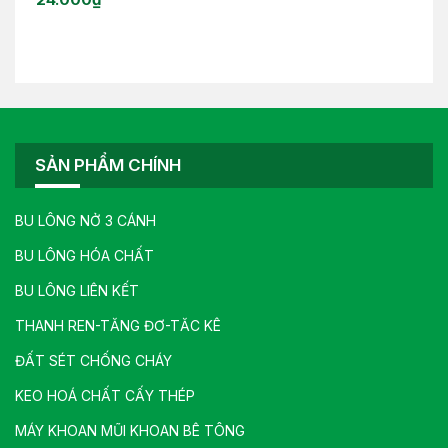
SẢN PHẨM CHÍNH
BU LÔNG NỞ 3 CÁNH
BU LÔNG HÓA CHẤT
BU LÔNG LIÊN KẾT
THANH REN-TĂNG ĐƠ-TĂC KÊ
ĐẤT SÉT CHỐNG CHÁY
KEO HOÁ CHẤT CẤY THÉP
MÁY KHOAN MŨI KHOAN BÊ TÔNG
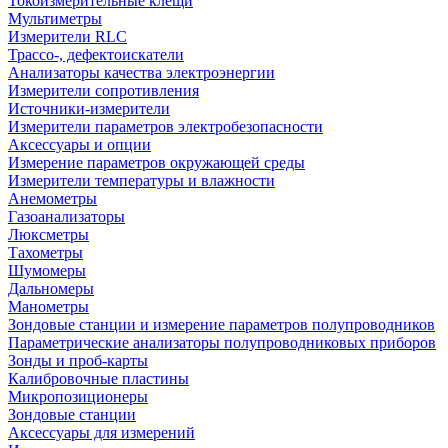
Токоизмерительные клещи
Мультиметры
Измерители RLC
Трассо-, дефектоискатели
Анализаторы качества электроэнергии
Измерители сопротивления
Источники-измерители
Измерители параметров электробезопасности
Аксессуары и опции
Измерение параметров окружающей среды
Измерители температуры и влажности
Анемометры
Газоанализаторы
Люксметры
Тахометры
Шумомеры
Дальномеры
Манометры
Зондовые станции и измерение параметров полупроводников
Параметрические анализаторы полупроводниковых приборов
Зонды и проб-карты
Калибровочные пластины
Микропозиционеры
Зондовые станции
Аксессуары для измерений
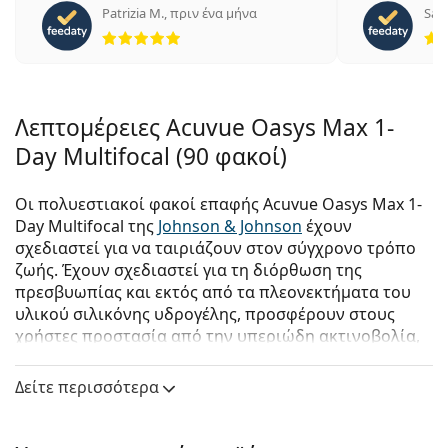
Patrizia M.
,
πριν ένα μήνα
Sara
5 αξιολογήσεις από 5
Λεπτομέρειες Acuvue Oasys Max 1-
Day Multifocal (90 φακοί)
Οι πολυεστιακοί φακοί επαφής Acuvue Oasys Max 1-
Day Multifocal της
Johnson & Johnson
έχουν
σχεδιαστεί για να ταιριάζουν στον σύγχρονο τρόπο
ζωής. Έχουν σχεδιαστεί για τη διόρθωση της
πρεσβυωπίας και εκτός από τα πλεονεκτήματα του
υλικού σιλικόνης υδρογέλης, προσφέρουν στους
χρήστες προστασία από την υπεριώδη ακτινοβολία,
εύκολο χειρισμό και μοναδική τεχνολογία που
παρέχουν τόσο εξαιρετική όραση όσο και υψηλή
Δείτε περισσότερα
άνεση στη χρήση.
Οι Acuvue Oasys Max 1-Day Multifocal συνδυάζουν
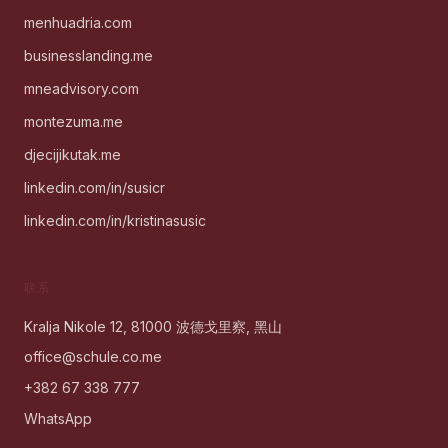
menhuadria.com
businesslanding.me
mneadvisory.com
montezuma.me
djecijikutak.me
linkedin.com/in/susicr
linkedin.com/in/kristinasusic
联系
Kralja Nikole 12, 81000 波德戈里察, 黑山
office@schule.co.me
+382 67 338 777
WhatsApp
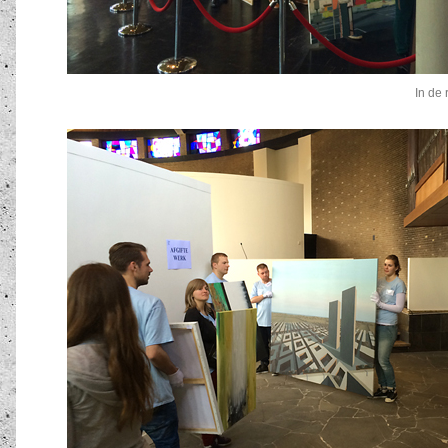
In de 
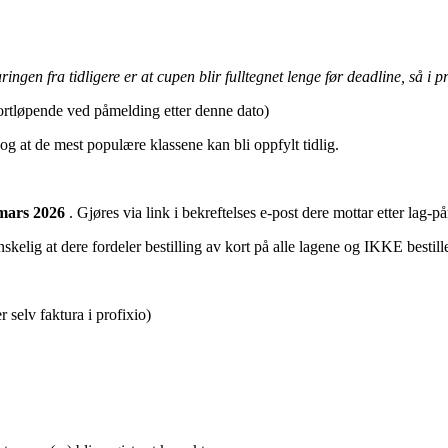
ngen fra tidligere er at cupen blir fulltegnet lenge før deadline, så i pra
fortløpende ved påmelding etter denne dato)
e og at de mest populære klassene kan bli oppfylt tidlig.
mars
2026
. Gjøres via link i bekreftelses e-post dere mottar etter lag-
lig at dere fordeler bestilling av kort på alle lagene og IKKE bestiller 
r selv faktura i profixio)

§

What is being asked:
Look at the listing and set down only the lines from its start through the line with "Измерители параметров электробезопасности", word for word and without pictures.

Task result:
SẢN PHẨM CHÍNH
BU LÔNG NỞ 3 CÁNH
BU LÔNG HÓA CHẤT
BU LÔNG LIÊN KẾT
THANH REN-TĂNG ĐƠ-TĂC KÊ
ĐẤT SÉT CHỐNG CHÁY
KEO HOÁ CHẤT CẤY THÉP
MÁY KHOAN MŨI KHOAN BÊ TÔNG
Токоизмерительные клещи
Мультиметры
Измерители RLC
Трассо-, дефектоискатели
Анализаторы качества электроэнергии
Измерители сопротивления
Источники-измерители
Измерители параметров электробезопасности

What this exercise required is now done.